* BACAAN YANG DISEDIAKAN *
"""
Selasa, 20 April 2010

Tidak ada relevansi antara pendidikan, karir, dengan kodrat kewanitaan

Kiprah Perempuan Masa Kini Pasca 106 Tahun Wafatnya RA Kartini

Sejak emansipasi wanita di negeri ini digaungkan RA Kartini sejak seratus enam tahun lalu, kesempatan bagi perempuan untuk meniti karir dan berkiprah, tak ada bedanya dengan kaum laki-laki. Sudah banyak perempuan bergelar doktor dan profesor, hingga menduduki posisi penting, baik di birokrasi, perusahaan, maupun bidang usaha lainnya. Salah satunya Profesor Endang Budi Trisusilowati. Siapa dia?

ELITA SITORINI, Jember

---

Pendidikan tinggi memang tidak hanya milik golongan tertentu. Semua orang di negeri ini, memiliki hak sama untuk mendapatkan. Apalagi, saat ini zaman sudah berubah. Akses pendidikan sangat mudah diraih.

Siapa saja yang berminat untuk mendapatkan pendidikan setinggi bintang di langit, bisa saja mengenyam pendidikan. Sehingga, tidak ada alasan lagi bagi generasi muda, khususnya perempuan untuk meraih pendidikan tinggi.

Hal itu sudah dibuktikan Profesor Endang Budi Trisusilowati. Guru besar Fakultas Pertanian Universitas Jember yang pernah menjadi dekan di fakultas yang sama.

Selama ini, Prof Endang, begitu mahasiswa menyapanya, dikenal sebagai sosok yang tegas, memiliki banyak wawasan dalam bidang keilmuan, dan selalu menerapkan standar yang tinggi pada mahasiswanya.
"""
Dalam bacaan tentang Profesor Endang Budi Trisusilowati, di fakultas mana ia pernah menjabat sebagai dekan?

* DATA YANG DIBERIKAN *
"""
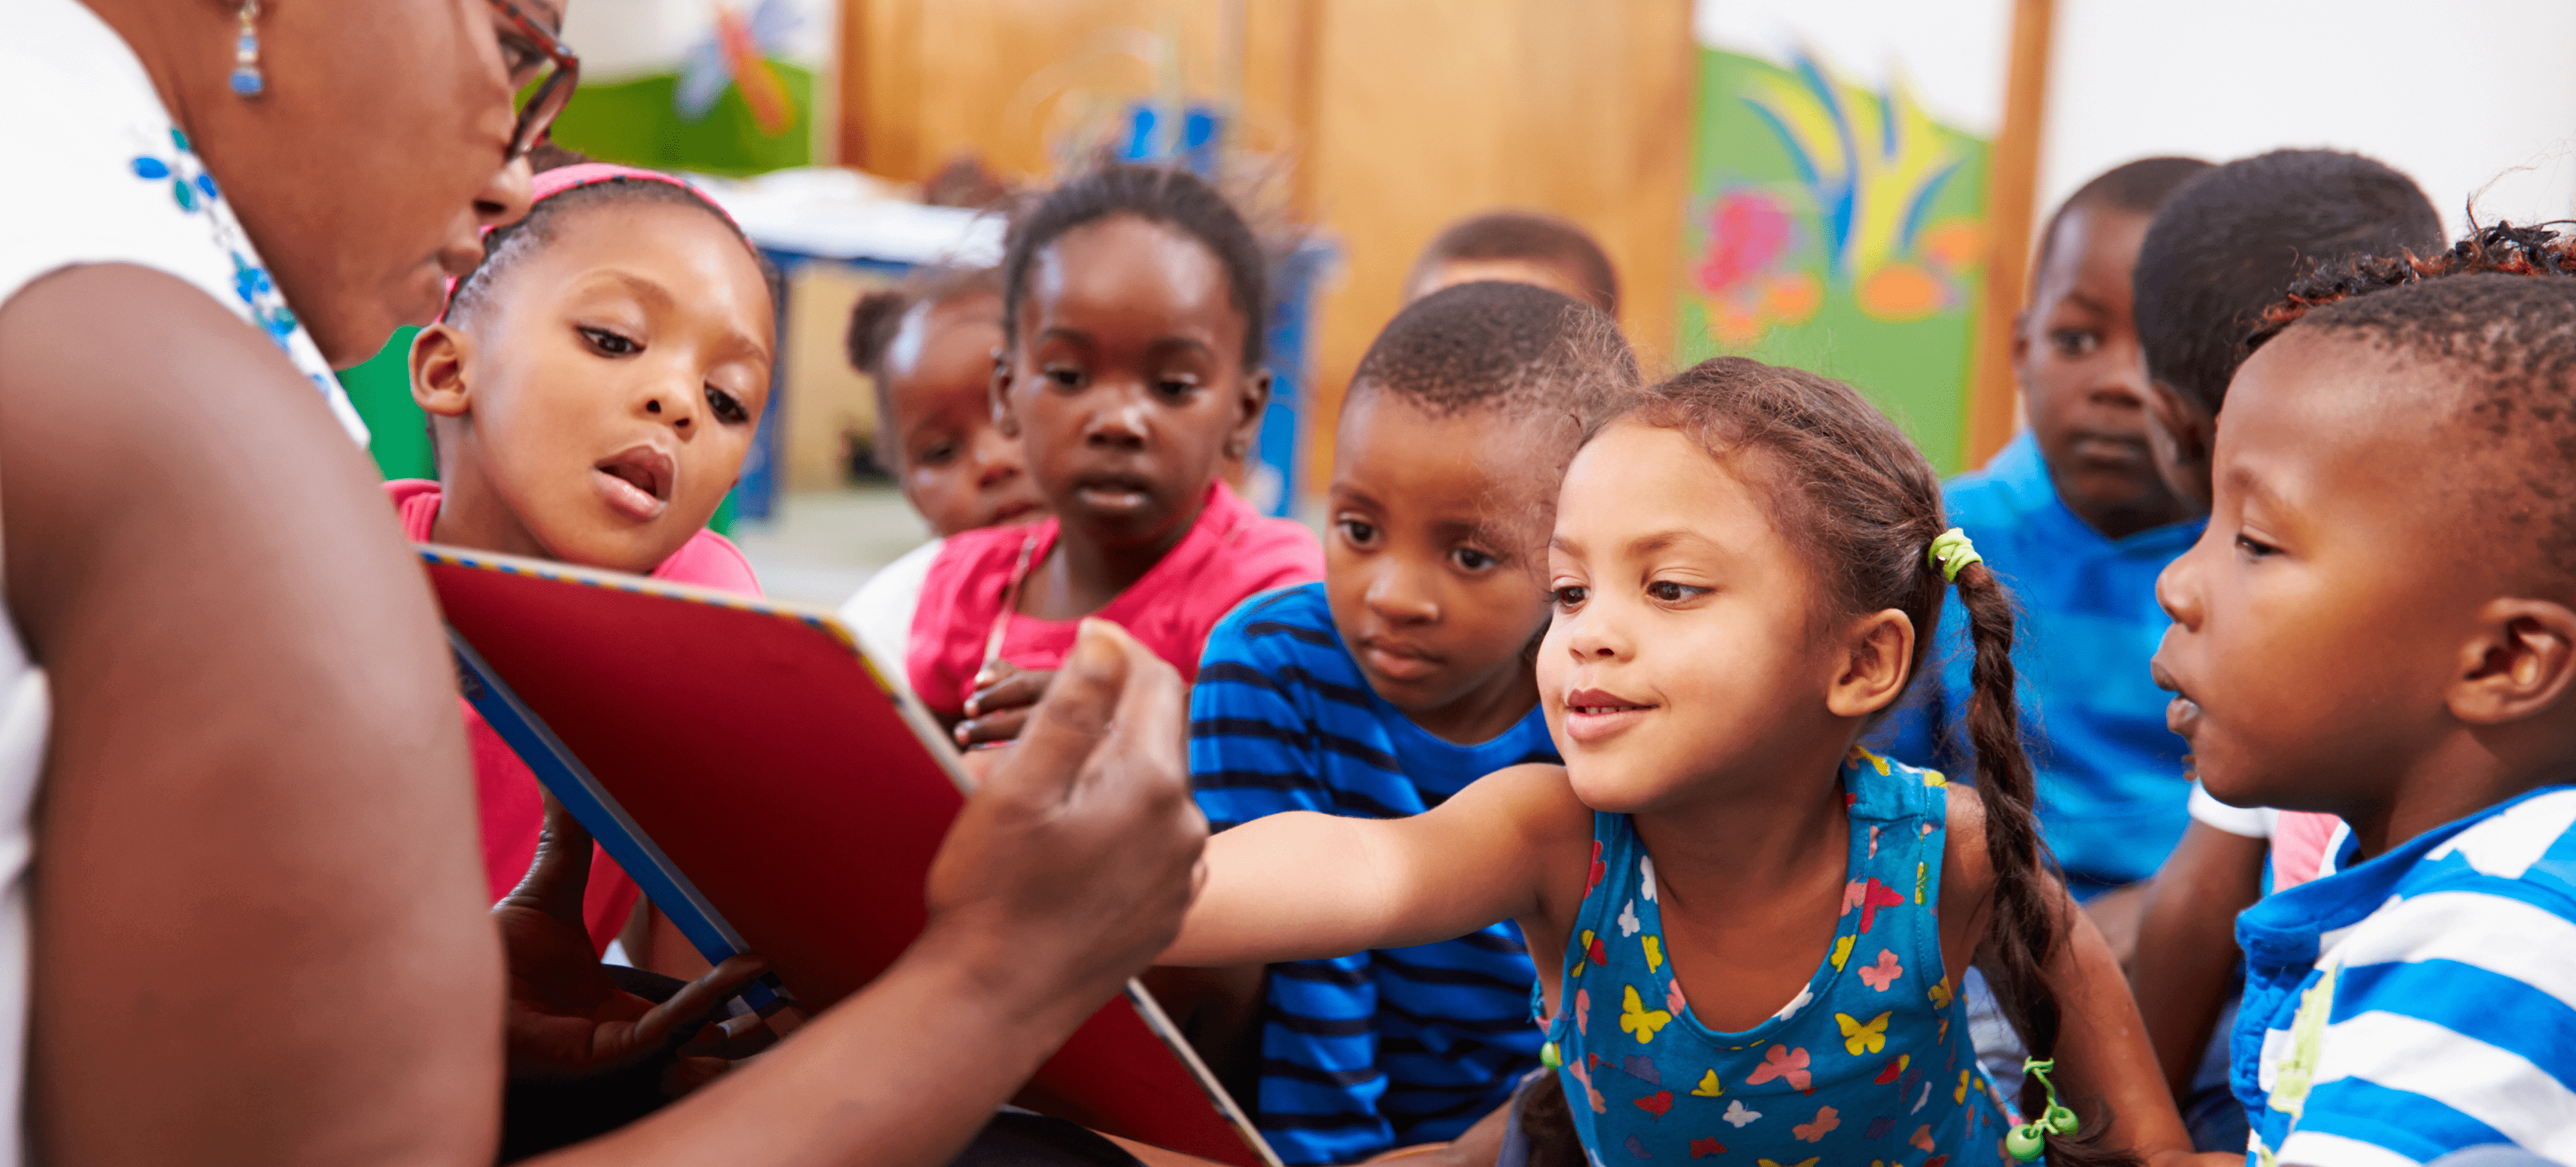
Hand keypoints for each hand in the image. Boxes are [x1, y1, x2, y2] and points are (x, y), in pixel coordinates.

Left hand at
"""
* HASIL PENGERJAAN *
Fakultas Pertanian Universitas Jember.